**TASK**
Extract, word for word, the part of the entries that opens with the line containing "spécialisées dans l’aide" and closes with the line containing "PACA est destiné", both of those lines included.

── DATASET RECORDS ──

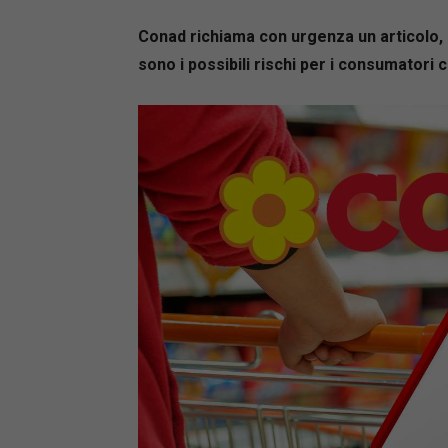
Conad richiama con urgenza un articolo, 
sono i possibili rischi per i consumatori 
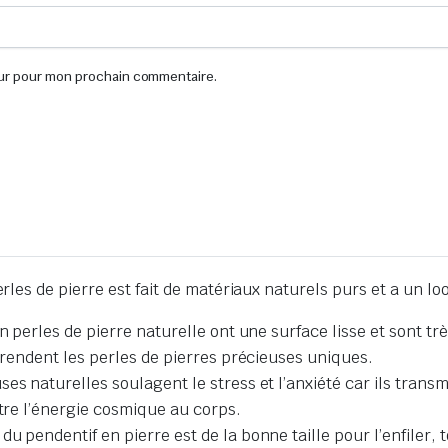
eur pour mon prochain commentaire.
es de pierre est fait de matériaux naturels purs et a un lo
n perles de pierre naturelle ont une surface lisse et sont t
, rendent les perles de pierres précieuses uniques.
ses naturelles soulagent le stress et l’anxiété car ils tran
ttre l’énergie cosmique au corps.
u pendentif en pierre est de la bonne taille pour l’enfiler, 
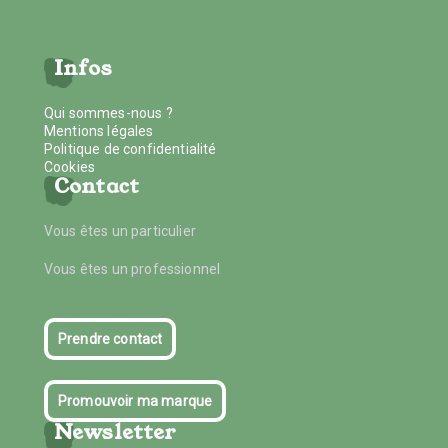
Infos
Qui sommes-nous ?
Mentions légales
Politique de confidentialité
Cookies
Contact
Vous êtes un particulier
Vous êtes un professionnel
Prendre contact
Promouvoir ma marque
Newsletter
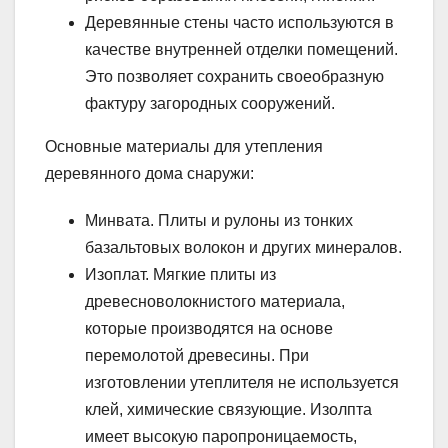
Деревянные стены часто используются в
качестве внутренней отделки помещений.
Это позволяет сохранить своеобразную
фактуру загородных сооружений.
Основные материалы для утепления
деревянного дома снаружи:
Минвата. Плиты и рулоны из тонких
базальтовых волокон и других минералов.
Изоплат. Мягкие плиты из
древесноволокнистого материала,
которые производятся на основе
перемолотой древесины. При
изготовлении утеплителя не используется
клей, химические связующие. Изолпта
имеет высокую паропроницаемость,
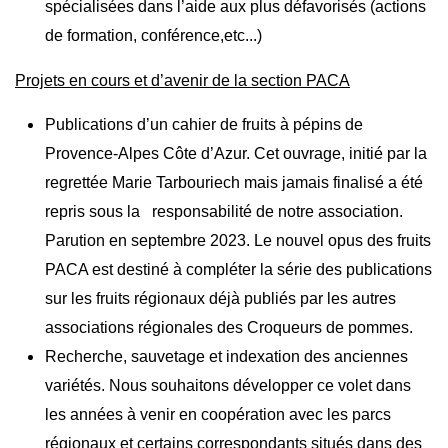
spécialisées dans l’aide aux plus défavorisés (actions
de formation, conférence,etc...)
Projets en cours et d’avenir de la section PACA
Publications d’un cahier de fruits à pépins de
Provence-Alpes Côte d’Azur. Cet ouvrage, initié par la
regrettée Marie Tarbouriech mais jamais finalisé a été
repris sous la responsabilité de notre association.
Parution en septembre 2023. Le nouvel opus des fruits
PACA est destiné à compléter la série des publications
sur les fruits régionaux déjà publiés par les autres
associations régionales des Croqueurs de pommes.
Recherche, sauvetage et indexation des anciennes
variétés. Nous souhaitons développer ce volet dans
les années à venir en coopération avec les parcs
régionaux et certains correspondants situés dans des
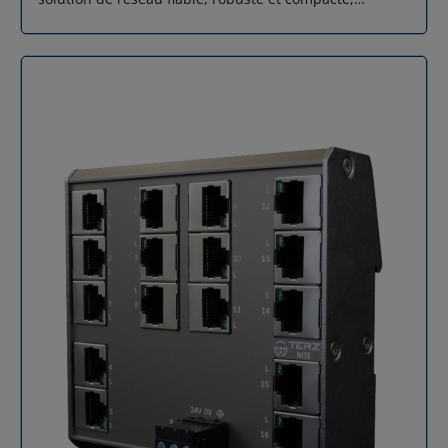
(50/60 Hz) / 24 VDC Plage de tension 8–28 VAC / 9–36
parfaitement adaptée aux environnements industriels
VDC Température de fonctionnement -40°C à +70°C
contraignants. Il permet d'étendre efficacement vos
Température de stockage -40°C à +85°C Humidité
connexions réseau sans configuration préalable, grâce
relative 0 à 95 % (sans condensation) Protection
à sa technologie Plug & Play. Points forts du TERZ NITE-
électrique Contre les surtensions et les inversions de
RS8-1100 Boîtier métallique compact : Fabriqué en
polarité Certifications CE, DIN EN 60950-1, EMC, EN
aluminium anodisé et acier inoxydable, il offre une
61373, EN 45545
résistance accrue aux chocs et vibrations, tout en
tenant dans les espaces réduits (seulement 22,5 mm
de largeur). Installation sur rail DIN : Montage sécurisé
et rapide sur rail DIN 35 mm, idéal pour une
intégration propre dans une armoire électrique. Large
plage d'alimentation : Fonctionne avec une tension de
8 à 28 V AC / 9 à 36 V DC, pour une compatibilité
étendue avec les alimentations industrielles standard.
Excellente tolérance thermique : Utilisable dans des
conditions extrêmes avec une plage de température de
fonctionnement allant de -40°C à +70°C. Protection
électrique intégrée : Limitation du courant d’appel,
protection contre l’inversion de polarité et les
surtensions garantissent une longévité accrue.
Interopérabilité réseau : Totalement compatible avec
PROFINET, il prend également en charge les protocoles
LLDP et PTCP, facilitant son intégration dans les
infrastructures automatisées modernes. Pourquoi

───

**EXERCISE RESULT**
spécialisées dans l’aide aux plus défavorisés (actions
de formation, conférence,etc...)
Projets en cours et d’avenir de la section PACA
Publications d’un cahier de fruits à pépins de
Provence-Alpes Côte d’Azur. Cet ouvrage, initié par la
regrettée Marie Tarbouriech mais jamais finalisé a été
repris sous la responsabilité de notre association.
Parution en septembre 2023. Le nouvel opus des fruits
PACA est destiné à compléter la série des publications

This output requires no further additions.